Sign mistake on overestimate vs underestimate
- Wrong: Claiming the wrong direction (especially with odd/even partial sums).
- Why wrong: The remainder has the sign of term $n+1$ .
- Fix: Look at the next term’s sign. If $R_n>0$ then $S_n<S$ ; if $R_n<0$ then $S_n>S$ .
Solving the inequality but not rounding correctly
- Wrong: Getting $n>99$ and choosing $n=99$ .
- Why wrong: You need an integer $n$ that satisfies the strict inequality.
- Fix: Always round up to the next integer that works.
Confusing alternating-series error with Taylor’s Lagrange error
- Wrong: Using derivative-based Lagrange remainder when the problem is clearly about alternating series terms.
- Why wrong: Different hypotheses, different bounds.
- Fix: If the terms alternate and decrease to $0$ , the alternating bound is typically the fastest, simplest tool: $|R_n|\le b_{n+1}$ .
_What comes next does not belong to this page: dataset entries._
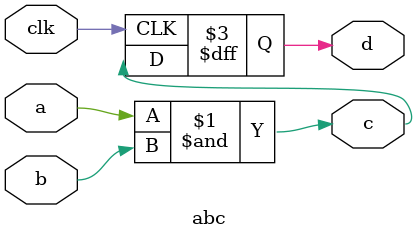
<source format=v>

module abc(input a, input b, input clk, output c, output reg d);

assign c = a & b;

always @(posedge clk)
    d <= c;
endmodule


</source>
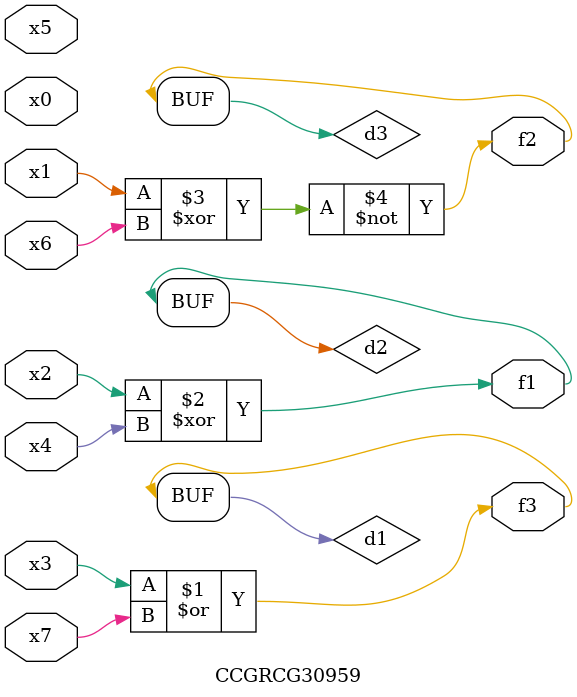
<source format=v>
module CCGRCG30959(
	input x0, x1, x2, x3, x4, x5, x6, x7,
	output f1, f2, f3
);

	wire d1, d2, d3;

	or (d1, x3, x7);
	xor (d2, x2, x4);
	xnor (d3, x1, x6);
	assign f1 = d2;
	assign f2 = d3;
	assign f3 = d1;
endmodule

</source>
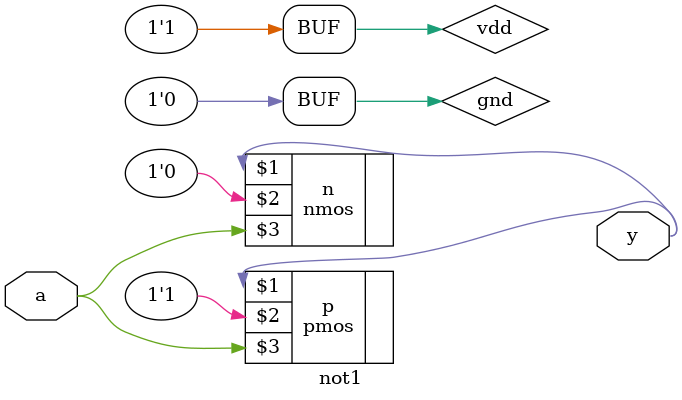
<source format=v>
module not1(input a, output y);
supply1 vdd;
supply0 gnd;

	pmos p(y,vdd,a);
	nmos n(y,gnd,a);
endmodule
</source>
Memory Aids & Quick Tricks

Trick / mnemonic	What it helps you remember	When to use it
“Next term tells the error”	$\|R_n\|\le b_{n+1}$	Any alternating approximation
“Odd over, even under” (for series starting positive)	Over/under estimate pattern of $S_n$	When asked “overestimate or underestimate?”
“Flip to find $b_n$ ”	Write series as $(-1)^n b_n$ with $b_n\ge 0$	When the alternation is hidden (e.g., $(-1)^{n+1}$ or starting negative)
“Trap with two sums”	True sum lies between consecutive partial sums	When asked for an interval estimate

Quick sign check: determine the sign of term $n+1$ . That’s the sign of $R_n$ .

Quick Review Checklist

[ ] Can you rewrite the series as $\sum (-1)^n b_n$ with $b_n\ge 0$ ?
[ ] Did you verify $b_n$ is (eventually) decreasing and $\lim b_n=0$ ?
[ ] Do you know the error bound: $|S-S_n|=|R_n|\le b_{n+1}$ ?
[ ] For a desired error $\varepsilon$ , did you solve $b_{n+1}<\varepsilon$ and round up?
[ ] Can you state whether $S_n$ is an overestimate or underestimate by checking the sign of term $n+1$ ?
[ ] If needed, can you give an interval: $S_n - b_{n+1} < S < S_n + b_{n+1}$ (and tighten it using the sign/odd-even rule)?

You’ve got this—if you can spot $b_{n+1}$ quickly and track the sign of the next term, most AP questions on this become routine.